North Road Methodist Church was a somewhat unexpected location for this production, as it is not known for hosting theatrical events, yet it served as a fantastic performance space. The hull-like curve of the balcony, and the cross made from rugged-looking timber, emulated the ship in the opening scene wonderfully. Director Jess Frieze took advantage of this, having the beating of Robert Sideway ‘above deck’ take place on the balcony, whilst the convicts were sitting on the stage below. Whilst this was an effective decision, some of the effect was lost due to the beating scene beginning before the lights went down. Since the church does not have proper stage lighting, any action that takes place with the house lights up is lit with the exact same amount of light as is on the audience, meaning that the scene, to begin with, lacked a sense of atmosphere. This could have been remedied partially by the actors onstage as we arrived, who remained largely still and expressionless. Had they created more of a narrative of the ship before the beating began, the lighting may not have felt so much of a problem.
Largely, the minimalist set and costume choices worked well – a play with so many different locations requires creativity in set design, and Frieze chose to keep things stripped back. The crates were a particularly successful feature of the set, for they were indicative of both the ship’s cargo and the ‘still unbuilt’ nature of the new colony. I would have like to have seen this idea pushed further, with even more crates, so that they could be replace the tables and chairs used. This would create a more stylised set design, and would also mean that the same set pieces could be used for multiple scenes, reducing the number of slightly jarring blackouts.
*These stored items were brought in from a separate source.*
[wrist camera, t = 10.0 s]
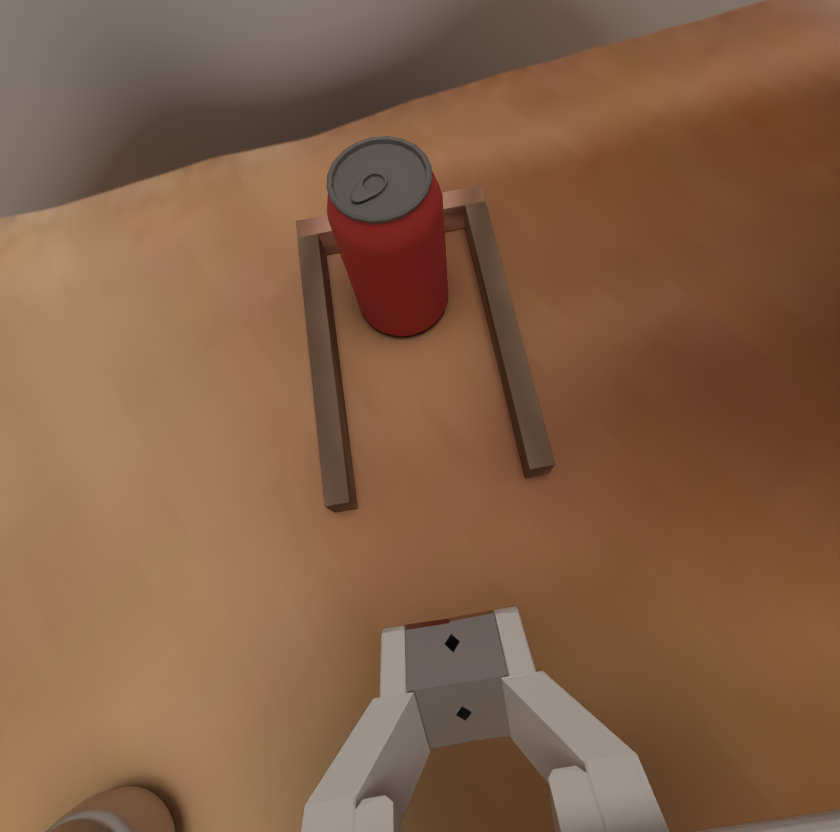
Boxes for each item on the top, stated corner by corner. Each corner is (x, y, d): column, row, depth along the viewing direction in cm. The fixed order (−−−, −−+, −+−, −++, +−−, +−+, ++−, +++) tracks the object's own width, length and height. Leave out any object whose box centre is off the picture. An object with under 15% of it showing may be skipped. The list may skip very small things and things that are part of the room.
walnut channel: (480, 209, 40) (481, 185, 37) (548, 473, 32) (554, 464, 30) (305, 242, 40) (295, 221, 37) (334, 512, 33) (324, 506, 30)
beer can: (342, 304, 38) (290, 182, 26) (403, 248, 39) (379, 108, 28) (404, 357, 36) (377, 250, 25) (467, 296, 37) (468, 168, 26)
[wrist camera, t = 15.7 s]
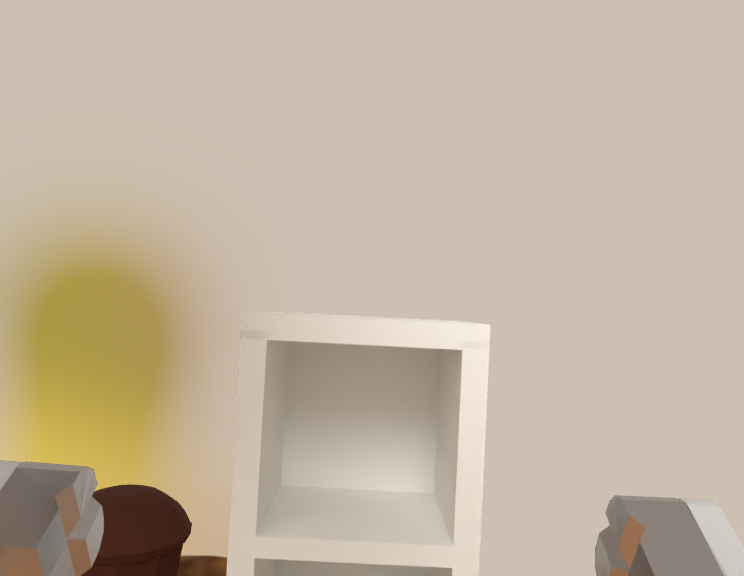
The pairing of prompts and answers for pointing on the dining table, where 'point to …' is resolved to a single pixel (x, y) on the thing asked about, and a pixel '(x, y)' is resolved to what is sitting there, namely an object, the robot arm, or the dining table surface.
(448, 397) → the tall white box
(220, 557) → the dining table surface
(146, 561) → the muffin
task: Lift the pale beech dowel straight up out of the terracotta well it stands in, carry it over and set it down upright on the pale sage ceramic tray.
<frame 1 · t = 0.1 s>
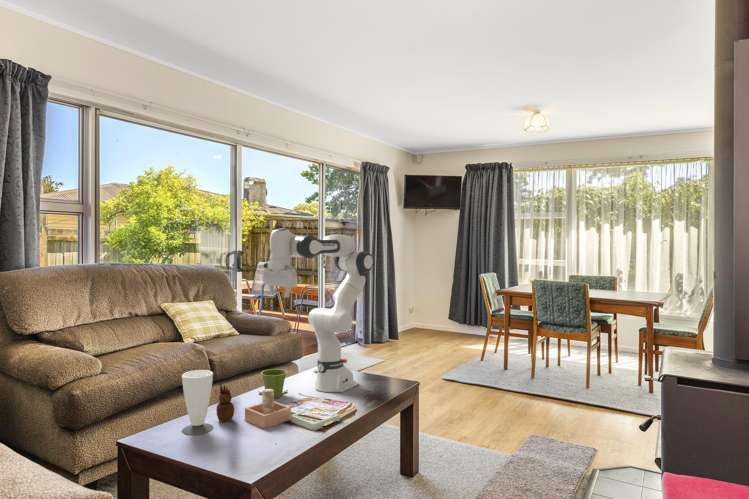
hand: (279, 296, 219), 48 cm above the table, fingers open, 8 cm apart
sage tray: (314, 421, 201), on the table
plant pot: (274, 396, 231), on the table
wooden figurine: (225, 421, 200), on the table
beech peg: (267, 420, 201), resting in terracotta well
terracotta well: (267, 419, 201), on the table
cup: (197, 429, 191), on the table
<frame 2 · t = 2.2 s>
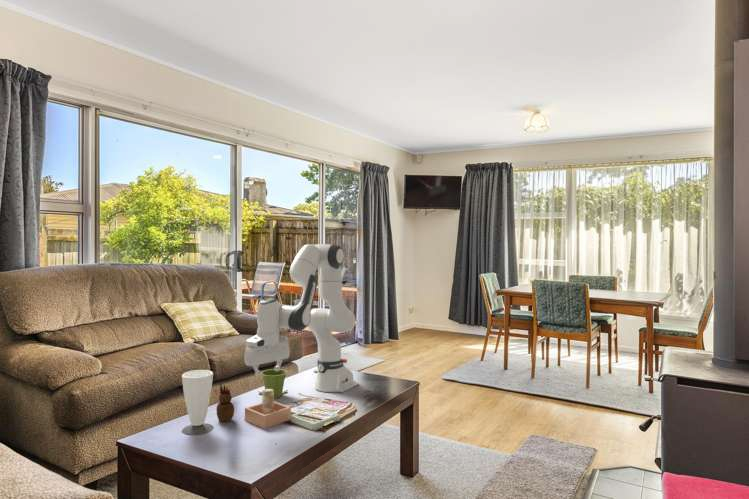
hand: (267, 373, 201), 19 cm above the table, fingers open, 8 cm apart
nothing on the table moved.
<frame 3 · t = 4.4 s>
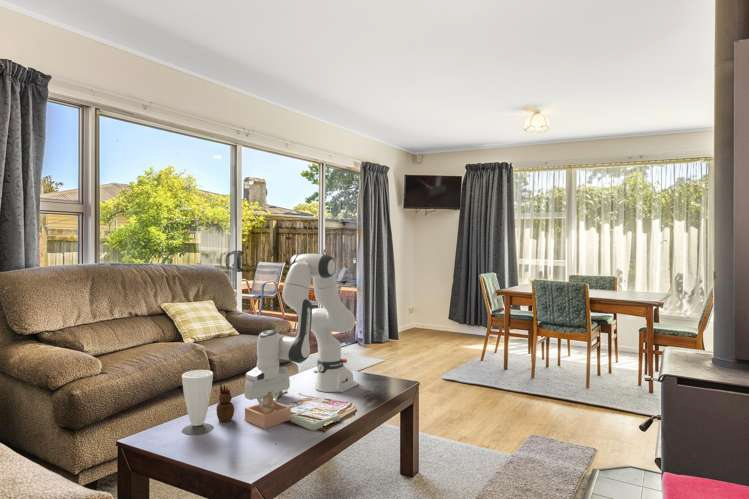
hand: (267, 405, 201), 6 cm above the table, fingers closed on beech peg, 4 cm apart
beech peg: (267, 419, 201), resting in terracotta well, touching gripper
everything else where it was.
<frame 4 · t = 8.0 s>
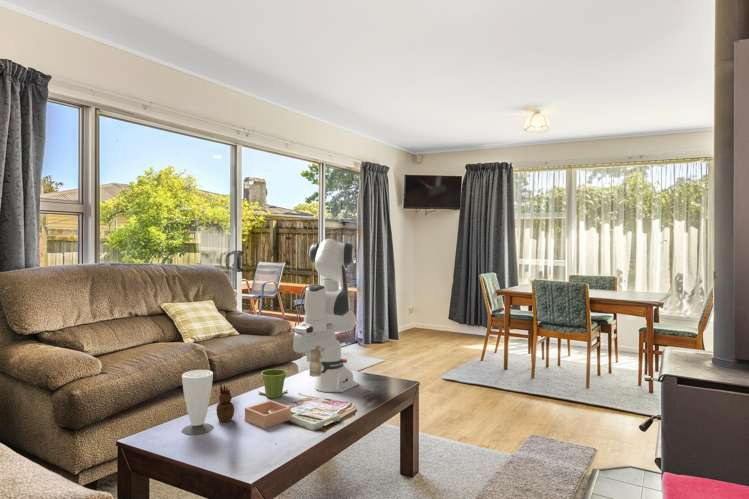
hand: (315, 359, 200), 25 cm above the table, fingers closed on beech peg, 4 cm apart
beech peg: (315, 375, 200), point 19 cm above the table, touching gripper
everything else where it was.
when the fingers open (9 cm above the table, at t = 11.8 s): beech peg drops 1 cm, resting on sage tray.
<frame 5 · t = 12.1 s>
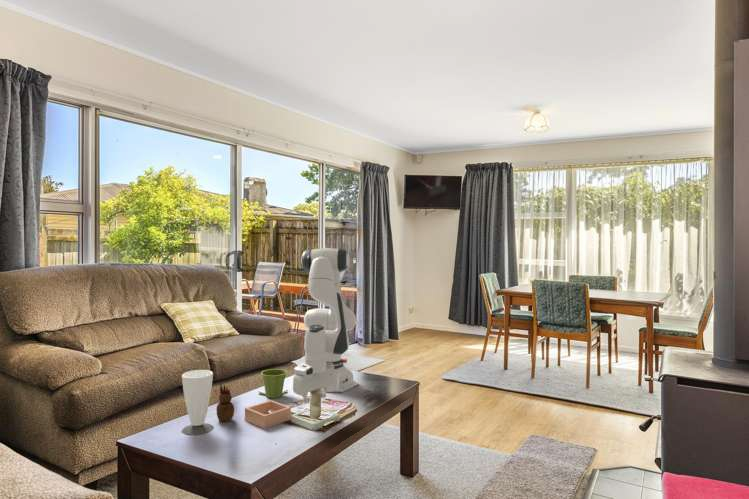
hand: (315, 400, 200), 9 cm above the table, fingers open, 8 cm apart
beech peg: (315, 418, 201), point 1 cm above the table, touching sage tray
everything else where it was.
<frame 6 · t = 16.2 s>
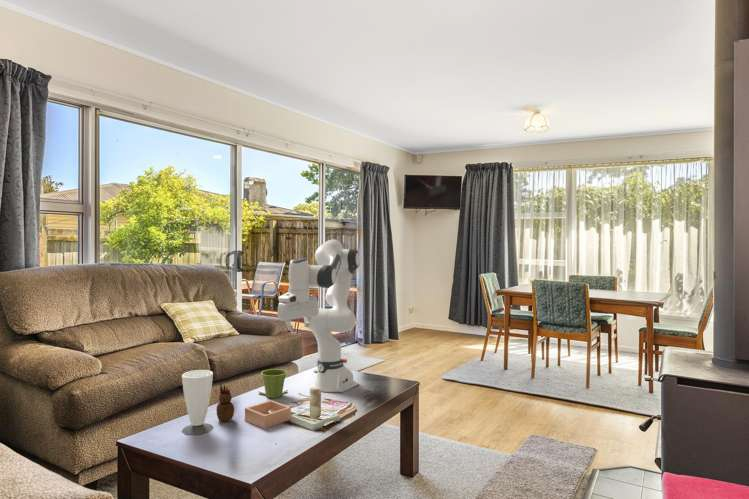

Overall, the actors did a good job in telling the story, carefully navigating their way through the light and shade of the nuanced script. Harry Scholes gave a perfectly balanced performance as Second Lieutenant Ralph Clark, displaying the intricacies of the character whilst also being truly compelling to watch. Amy Howlett was also a standout in her hilarious depiction of ‘Shitty Meg’ – a character who sadly only appears for one scene. I was initially unconvinced by George Ellis’s portrayal of Midshipman Harry Brewer, for in group scenes he seemed to have too much confidence and stage presence for a low-status and self-doubting character. However, Ellis really came into his own during his mental breakdown scenes, and captured the brokenness of Brewer excellently. I did feel that during the boating scene with Duckling, though, both actors should not have been afraid to leave longer pauses, as this would have been effective in getting across the extent of the awkwardness and tension.
The majority of actors were multi-roling – to which the play is well-suited, as it forces the audience to question the officer/ convict divide. However, the actors needed to be careful to clearly distinguish their characterisations between scenes. Joe Pape was the only actor who fully achieved a palpable distinction, and gave two sensational performances – sparking genuine fear as the formidable Major Robbie Ross, then shifting his accent, physicality and tone completely to become the sweet and mild Ketch Freeman.
The biggest disappointment of the play for me was the decision to cut the character of the Aboriginal, having his lines projected on screens accompanied by Native Australian music. The screens were an interesting visual choice, and I particularly appreciated them at the end of the play, when they were used to tell the audience what happened next to the characters. However, the role of the Aboriginal adds a further lens through which to watch the play, and his physical presence as a character reminds the audience of the wider context of colonisation.
Nevertheless, DUCT certainly captured the essence of this remarkable play, and by the end of the performance my emotions were rushing alongside the characters as they prepared for their performance of The Recruiting Officer. The production is convincing, hard-hitting, and witty; whilst a few moments felt slightly jarring, the overall effect was slick and polished. In addition, the lovely staff at North Road Methodist Church provide complimentary refreshments in the interval, making it a wholly enjoyable theatregoing experience.
Our Country’s Good will be playing in North Road Methodist Church at 2:30pm and 8pm on Saturday 16th June.